A brief mention of Dan Aykroyd’s performance, which finds him effortlessly segueing from broad comedy to reliable character acting. He’s good in a part that veers from subtlety to overegging (a bit like the movie as a whole), and includes the most winning description of Daisy (“You’re a doodle, mama”). It’s also quite possible the praise he received laid the seeds for transgressions to come, however, since the relatively light makeup work on aging Dan would be eclipsed by the disastrous full bloom of Nothing but Trouble a few years later.

Were the Academy crazy to give the Best Picture Oscar to Driving Miss Daisy? Probably no more than usual in their choices, although they particularly laid themselves open that year, such that Lee is inextricably wrapped up in the picture’s legacy. I’m reluctant to go to bat for Spike, as he’s one of the most overrated of “revered” Hollywood directors, but Do the Right Thing is easily his best movie (not robbed for Best Original Screenplay, though; the movie’s definitely more than the sum of such parts).

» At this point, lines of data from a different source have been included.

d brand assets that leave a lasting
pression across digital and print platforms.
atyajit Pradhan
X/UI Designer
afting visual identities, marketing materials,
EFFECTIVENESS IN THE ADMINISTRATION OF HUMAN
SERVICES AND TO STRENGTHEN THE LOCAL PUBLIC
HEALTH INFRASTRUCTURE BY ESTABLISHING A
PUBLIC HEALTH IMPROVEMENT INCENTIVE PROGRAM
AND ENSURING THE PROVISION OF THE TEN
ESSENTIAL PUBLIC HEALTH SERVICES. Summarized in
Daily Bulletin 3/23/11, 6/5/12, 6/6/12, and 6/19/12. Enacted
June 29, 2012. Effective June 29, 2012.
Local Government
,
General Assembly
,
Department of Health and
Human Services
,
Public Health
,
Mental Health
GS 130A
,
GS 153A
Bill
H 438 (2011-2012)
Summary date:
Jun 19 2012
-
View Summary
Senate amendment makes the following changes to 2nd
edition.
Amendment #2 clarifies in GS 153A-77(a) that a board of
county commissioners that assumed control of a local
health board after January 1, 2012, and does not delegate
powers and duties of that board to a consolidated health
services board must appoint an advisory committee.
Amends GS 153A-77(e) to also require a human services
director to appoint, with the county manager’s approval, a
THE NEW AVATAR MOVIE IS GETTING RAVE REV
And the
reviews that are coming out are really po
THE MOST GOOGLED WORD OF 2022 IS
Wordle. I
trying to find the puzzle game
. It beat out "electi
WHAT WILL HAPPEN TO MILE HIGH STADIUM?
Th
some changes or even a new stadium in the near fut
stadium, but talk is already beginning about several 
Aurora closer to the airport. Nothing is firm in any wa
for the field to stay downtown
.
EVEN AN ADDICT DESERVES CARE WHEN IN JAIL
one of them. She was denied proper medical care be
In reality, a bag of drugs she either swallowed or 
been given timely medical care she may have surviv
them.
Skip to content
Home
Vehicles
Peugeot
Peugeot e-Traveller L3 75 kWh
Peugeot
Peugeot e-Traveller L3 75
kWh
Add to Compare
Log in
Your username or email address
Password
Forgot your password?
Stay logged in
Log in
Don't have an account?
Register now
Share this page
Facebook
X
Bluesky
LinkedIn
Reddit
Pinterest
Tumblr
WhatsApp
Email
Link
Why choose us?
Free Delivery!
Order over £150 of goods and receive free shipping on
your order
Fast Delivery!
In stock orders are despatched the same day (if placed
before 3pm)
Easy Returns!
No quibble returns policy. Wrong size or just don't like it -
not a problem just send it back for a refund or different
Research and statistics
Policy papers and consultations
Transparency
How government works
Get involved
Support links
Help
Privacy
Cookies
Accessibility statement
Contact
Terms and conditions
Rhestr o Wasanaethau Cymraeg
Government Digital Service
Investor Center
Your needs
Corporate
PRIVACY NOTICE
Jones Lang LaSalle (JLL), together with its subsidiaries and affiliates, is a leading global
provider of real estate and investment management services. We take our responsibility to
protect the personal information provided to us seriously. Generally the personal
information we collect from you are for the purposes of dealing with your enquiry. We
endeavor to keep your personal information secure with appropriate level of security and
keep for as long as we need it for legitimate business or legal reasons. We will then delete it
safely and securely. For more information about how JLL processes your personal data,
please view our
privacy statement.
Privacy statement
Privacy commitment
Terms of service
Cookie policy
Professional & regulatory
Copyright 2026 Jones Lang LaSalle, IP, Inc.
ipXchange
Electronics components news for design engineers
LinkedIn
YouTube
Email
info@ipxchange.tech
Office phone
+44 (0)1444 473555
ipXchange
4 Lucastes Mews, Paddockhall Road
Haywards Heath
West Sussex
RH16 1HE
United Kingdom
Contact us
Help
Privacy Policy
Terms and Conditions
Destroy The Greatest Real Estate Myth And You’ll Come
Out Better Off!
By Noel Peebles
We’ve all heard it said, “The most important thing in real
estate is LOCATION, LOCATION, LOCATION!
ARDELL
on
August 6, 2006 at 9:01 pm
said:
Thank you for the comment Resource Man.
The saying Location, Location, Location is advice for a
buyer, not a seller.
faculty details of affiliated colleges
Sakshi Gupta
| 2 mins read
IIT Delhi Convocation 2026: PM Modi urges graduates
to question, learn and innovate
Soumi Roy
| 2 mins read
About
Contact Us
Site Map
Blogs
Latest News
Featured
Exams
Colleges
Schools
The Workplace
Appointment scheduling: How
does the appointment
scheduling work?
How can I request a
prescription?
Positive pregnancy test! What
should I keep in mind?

As The New York Times‘ Vincent Canby saw it, Lee missed out on additional Oscar exposure because “Do the Right Thing won’t play the game. It talks back. . . Do the Right Thing doesn’t call attention to progress, it asks for more. Now”. Which suggests, had Stone had been holding forth from the parapet with a megaphone at the time of Platoon, it might have been in for the same fate as Born on the Fourth of July; it’s easy to put Oscar off, unless they feel duty bound to virtue signal.

Lee later had the temerity to wag the finger when discussing the limited recognition received by the deeply average Selma. Did you know, he advised, that Do the Right Thing is being “taught in film schools all across the world”? That’s right. And “Nobody’s discussing Driving Miss mother fuckin’ Daisy”. That’s right, and nobody will be discussing Da 5 Bloods either. Or OldboyDriving Miss Daisy winning isn’t especially more egregious than Titanic or A Beautiful Mind taking home the top prize. It’s a certain kind of pat, inoffensive (except to Spike) moviemaking that hits an awards sweet spot from time to time.

What I do find interesting is that Driving Miss Daisy’s the last PG (US) offering to date to win Best Picture. That’s a far more lasting takeaway, I suspect, than commonplace undeserved statuettes. The likelihood of three PG nominees in the current environment, when there are up to ten vacancies, seems unlikely enough, let alone if there were a mere five, as per 1989; it should go without saying that either of the other two would have been much more deserving winners.